START Passage provided

Generating images pixel by pixel

Theano implementation of pixelCNN architecture

This repository contains code for training an image generator using a slight variant of the pixelCNN architecture as described in Conditional Image Generation with PixelCNN Decoders

Most of the code is in core theano. 'keras' has been used for loading data. Optimizer implementation from 'lasagne' has been used.

Dependencies:

theano

lasagne

keras

You can use experiments.sh to train the model and install_dependencies.sh to install the dependencies.

Notes on results:

  1. Images with 2-bit depth has been considered for training as well as generation e.g. every pixel is quantized into four levels and then used for training. Four-way softmax has been used to predict pixel quantization.

  2. Following is the result after 60 epochs of training which got completed in about 10 hrs on K6000 Gpu. No hyper parameter search has been performed.

END Passage provided

Set of tasks:
(A) Can you reproduce word for word the part of the pixelCNN repository text starting at "You can use" and ending at "has been performed."?
(B) Could you continue the pixelCNN repository text, picking up right after its last sentence?

START Supplied entries

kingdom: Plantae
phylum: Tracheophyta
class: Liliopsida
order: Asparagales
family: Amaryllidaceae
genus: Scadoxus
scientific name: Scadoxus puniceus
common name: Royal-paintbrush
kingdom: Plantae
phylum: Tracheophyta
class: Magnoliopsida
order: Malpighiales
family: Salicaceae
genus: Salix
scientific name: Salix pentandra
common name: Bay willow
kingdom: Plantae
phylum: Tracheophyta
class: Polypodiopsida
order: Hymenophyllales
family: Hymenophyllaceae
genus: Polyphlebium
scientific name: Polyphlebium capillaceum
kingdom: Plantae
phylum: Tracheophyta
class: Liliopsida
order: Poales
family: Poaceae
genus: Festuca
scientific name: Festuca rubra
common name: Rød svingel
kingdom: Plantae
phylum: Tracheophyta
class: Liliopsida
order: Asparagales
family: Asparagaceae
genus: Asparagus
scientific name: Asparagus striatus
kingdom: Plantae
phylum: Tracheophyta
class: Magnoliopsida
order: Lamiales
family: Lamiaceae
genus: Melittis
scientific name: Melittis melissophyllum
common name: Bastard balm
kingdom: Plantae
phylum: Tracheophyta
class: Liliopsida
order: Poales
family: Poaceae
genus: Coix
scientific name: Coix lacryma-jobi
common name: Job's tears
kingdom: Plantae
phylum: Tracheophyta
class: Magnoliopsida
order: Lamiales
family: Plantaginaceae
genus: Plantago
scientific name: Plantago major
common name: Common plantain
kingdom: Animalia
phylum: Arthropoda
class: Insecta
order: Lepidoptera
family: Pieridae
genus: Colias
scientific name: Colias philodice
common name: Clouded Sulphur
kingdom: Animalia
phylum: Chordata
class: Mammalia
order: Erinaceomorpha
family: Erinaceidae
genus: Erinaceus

END Supplied entries

Solved tasks:
(A)
You can use experiments.sh to train the model and install_dependencies.sh to install the dependencies.

Notes on results:

  1. Images with 2-bit depth has been considered for training as well as generation e.g. every pixel is quantized into four levels and then used for training. Four-way softmax has been used to predict pixel quantization.

  2. Following is the result after 60 epochs of training which got completed in about 10 hrs on K6000 Gpu. No hyper parameter search has been performed.

(B)
Generated images

Generated images

Training images

Training images

Salient features: No blind spots, efficient implemenattion of vertical stacks and horizontal stacks, residual connections and good generation results :D

For any comments/feedback, feel free to email me at kundankumar2510@gmail.com or open an issue here.

TODO: Implement gated activation and conditional generation.

If you have GPU resources, feel free to train on CIFAR10. I have provided training script for that. Let me know how it goes. Also, one can train with 256-way softmax and perform hyperparameter search on MNIST dataset.